I'm 28 and I think I may be pregnant to my boyfriend that I have been dating for the past 3 months. If I am, how do I tell him? How do I tell my family or even coworkers? 3 months of dating, really? I can only imagine what people will say or think. I think I am just shocked by this since I've always had long term (meaning 3+ years) relationships. I just recenetly got out of one over the summer because I wanted to find a guy to settle down with. I am freaking out also because my sister is trying to have a baby at no luck. I am freaking out because I just recently got promoted in my company and actually was making a name for myself. If someone asked me this time last year what I was doing, I would have probably said I would still be with Kevin since I never thought I would get the courage to break up with him.

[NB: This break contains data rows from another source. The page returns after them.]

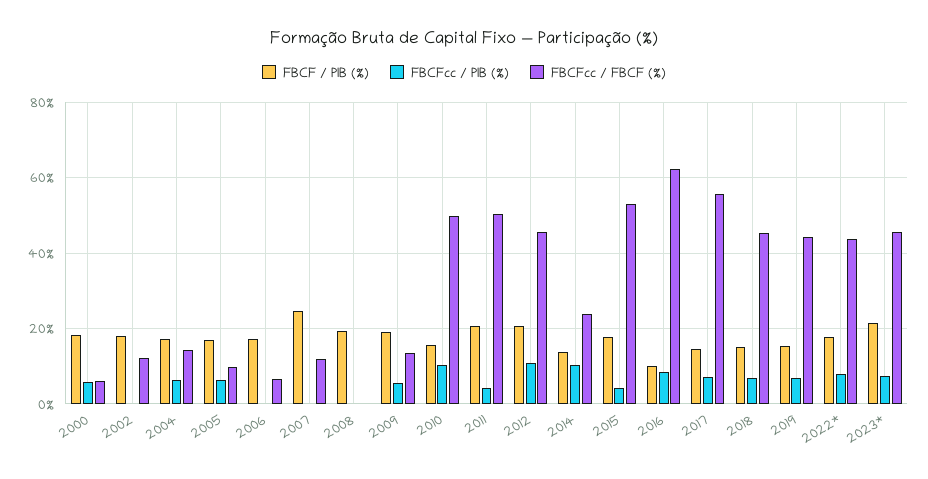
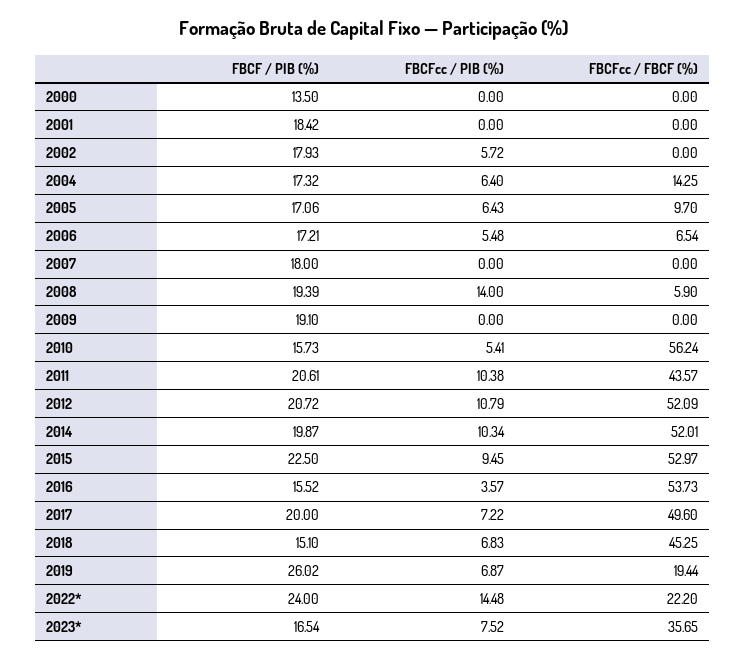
FBCF / PIB (%), 2000: 18 -> 13.5
FBCFcc / PIB (%), 2000: 6 -> 0
FBCFcc / FBCF (%), 2000: 6 -> 0
FBCFcc / PIB (%), 2002: 0 -> 5.72
FBCFcc / FBCF (%), 2002: 12 -> 0
FBCFcc / PIB (%), 2006: 0 -> 5.48
FBCF / PIB (%), 2007: 24 -> 18
FBCFcc / FBCF (%), 2007: 12 -> 0
FBCFcc / PIB (%), 2008: 0 -> 14
FBCFcc / FBCF (%), 2008: 0 -> 5.9
FBCFcc / PIB (%), 2009: 6 -> 0
FBCFcc / FBCF (%), 2009: 14 -> 0
FBCFcc / PIB (%), 2010: 10 -> 5.41
FBCFcc / FBCF (%), 2010: 50 -> 56.24
FBCFcc / PIB (%), 2011: 4 -> 10.38
FBCFcc / FBCF (%), 2011: 50 -> 43.57
FBCFcc / FBCF (%), 2012: 46 -> 52.09
FBCF / PIB (%), 2014: 14 -> 19.87
FBCFcc / FBCF (%), 2014: 24 -> 52.01
FBCF / PIB (%), 2015: 18 -> 22.5
FBCFcc / PIB (%), 2015: 4 -> 9.45
FBCF / PIB (%), 2016: 10 -> 15.52
FBCFcc / PIB (%), 2016: 8 -> 3.57
FBCFcc / FBCF (%), 2016: 62 -> 53.73
FBCF / PIB (%), 2017: 14 -> 20
FBCFcc / FBCF (%), 2017: 56 -> 49.6
FBCF / PIB (%), 2019: 16 -> 26.02
FBCFcc / FBCF (%), 2019: 44 -> 19.44
FBCF / PIB (%), 2022*: 18 -> 24
FBCFcc / PIB (%), 2022*: 8 -> 14.48
FBCFcc / FBCF (%), 2022*: 44 -> 22.2
FBCF / PIB (%), 2023*: 22 -> 16.54
FBCFcc / FBCF (%), 2023*: 46 -> 35.65
FBCF / PIB (%), 2001: none -> 18.42
FBCFcc / PIB (%), 2001: none -> 0
FBCFcc / FBCF (%), 2001: none -> 0

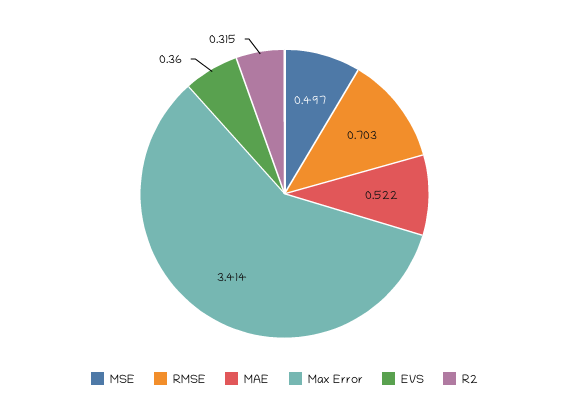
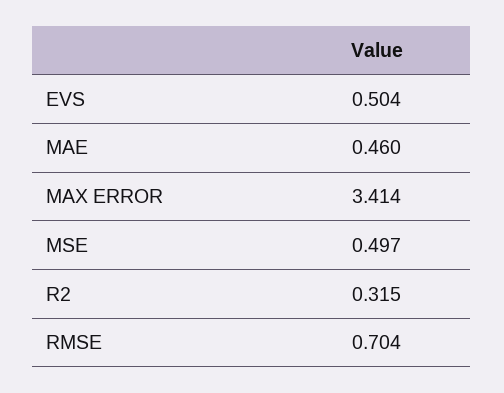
RMSE: 0.703 -> 0.704
MAE: 0.522 -> 0.46
EVS: 0.36 -> 0.504

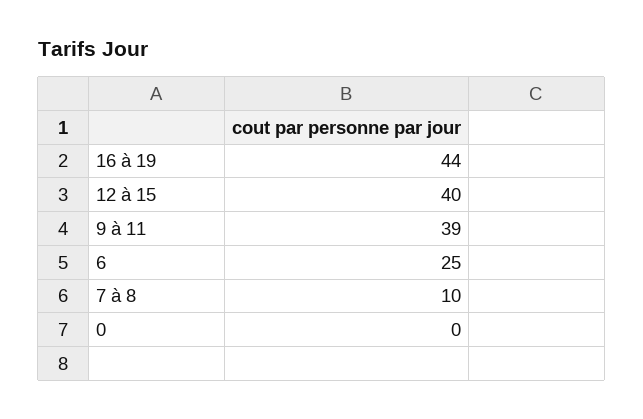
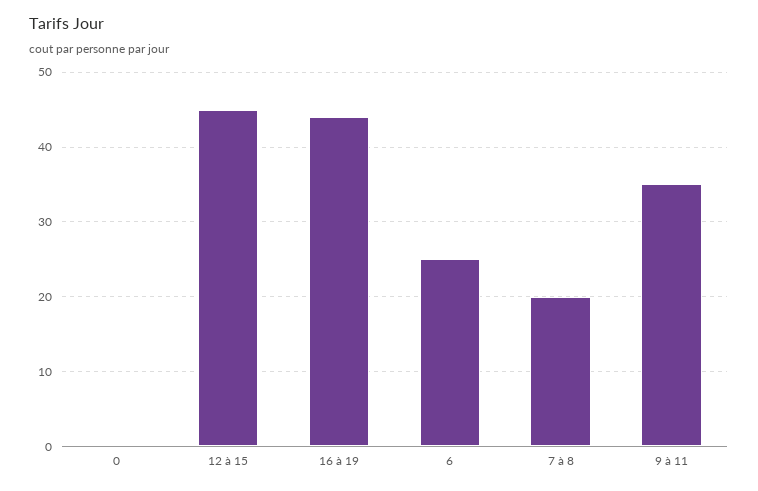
12 à 15: 40 -> 45
9 à 11: 39 -> 35
7 à 8: 10 -> 20

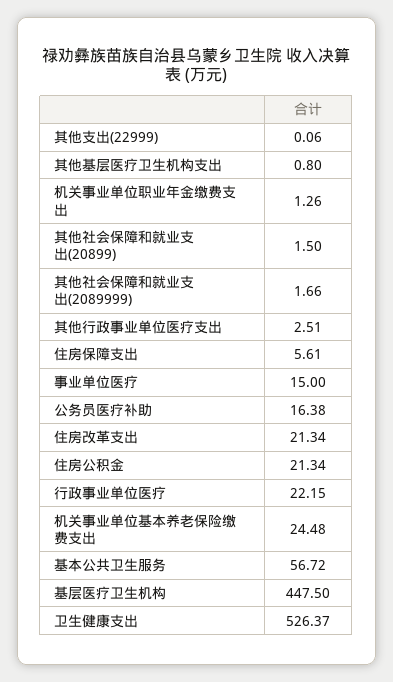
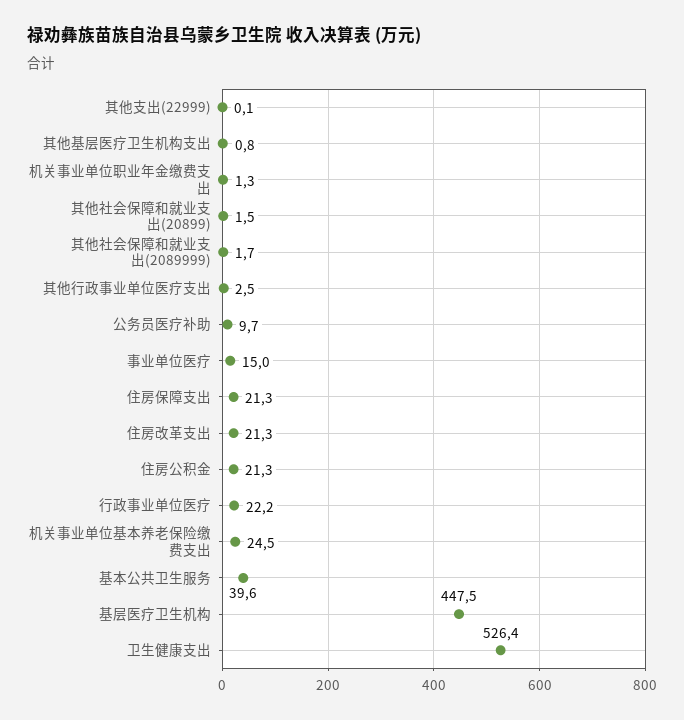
住房保障支出: 5.61 -> 21.3
公务员医疗补助: 16.38 -> 9.7
基本公共卫生服务: 56.72 -> 39.6

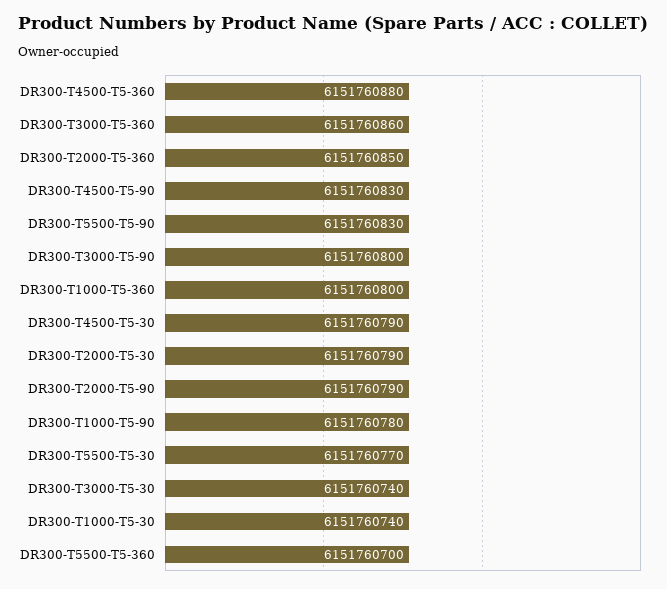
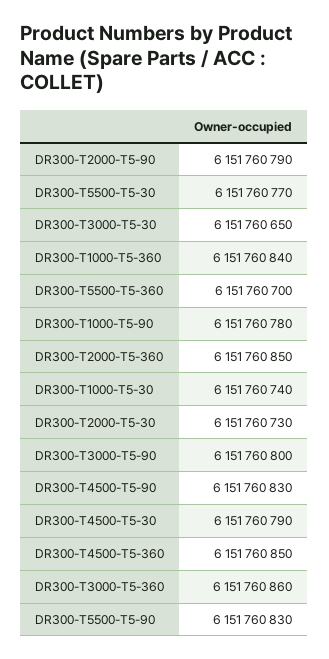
DR300-T4500-T5-360: 6151760880 -> 6151760850
DR300-T1000-T5-360: 6151760800 -> 6151760840
DR300-T2000-T5-30: 6151760790 -> 6151760730
DR300-T3000-T5-30: 6151760740 -> 6151760650

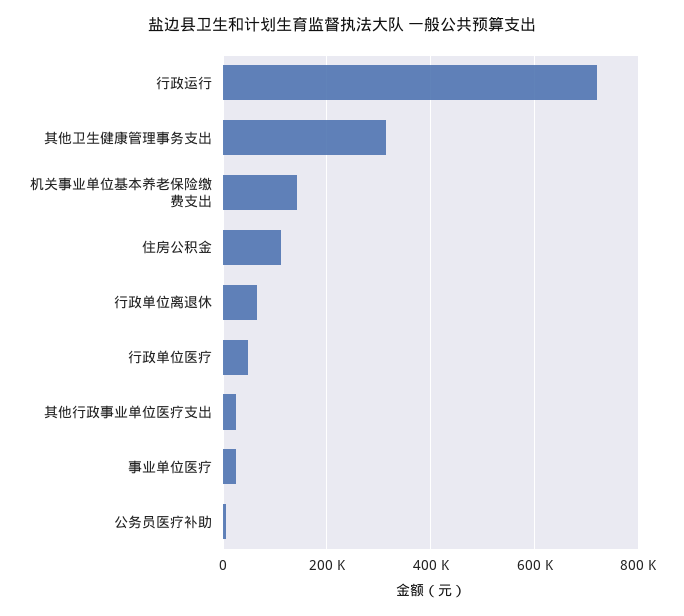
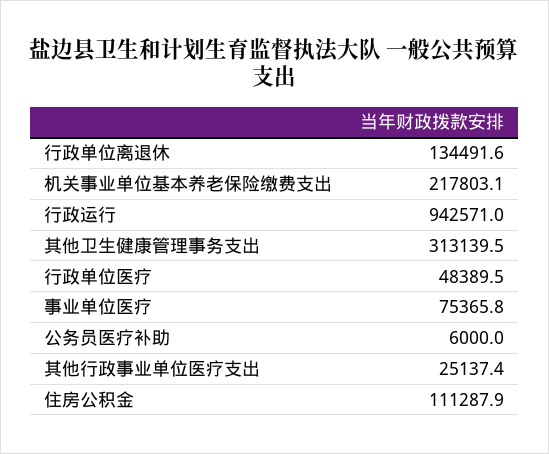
行政运行: 720000 -> 942571
机关事业单位基本养老保险缴费支出: 140000 -> 217803.1
行政单位离退休: 60000 -> 134491.6
事业单位医疗: 20000 -> 75365.8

I never thought in a million years I would find a great guy. Yet, with maybe being pregnant maybe this great guy isnt a great guy. What if he says its not his or gets angry over it? I have so many thoughts going through my mind right now. I could be freaking out over nothing.
To give some insight... I just dont feel right. My stomach is just weird. I cant pin point the words to say how my stomach feels, but its a feeling I have never had before. I have felt sick every morning for the past three mornings, but I havent thrown up. I feel like I have to but I just dont. My belly out of no where started pussing yesterday (which is that even a sign?), and I have had back aches (but thats common for me). Recently I have had bad acid reflects even when not eating. Which I am not even hungry. This will sound gross and I am sorry... I feel like I am creaming down below (if that makes any sense). Im not, but I feel like I am. Anyone have any thoughts or advice or anything? I think writing this out would help me just clear my head.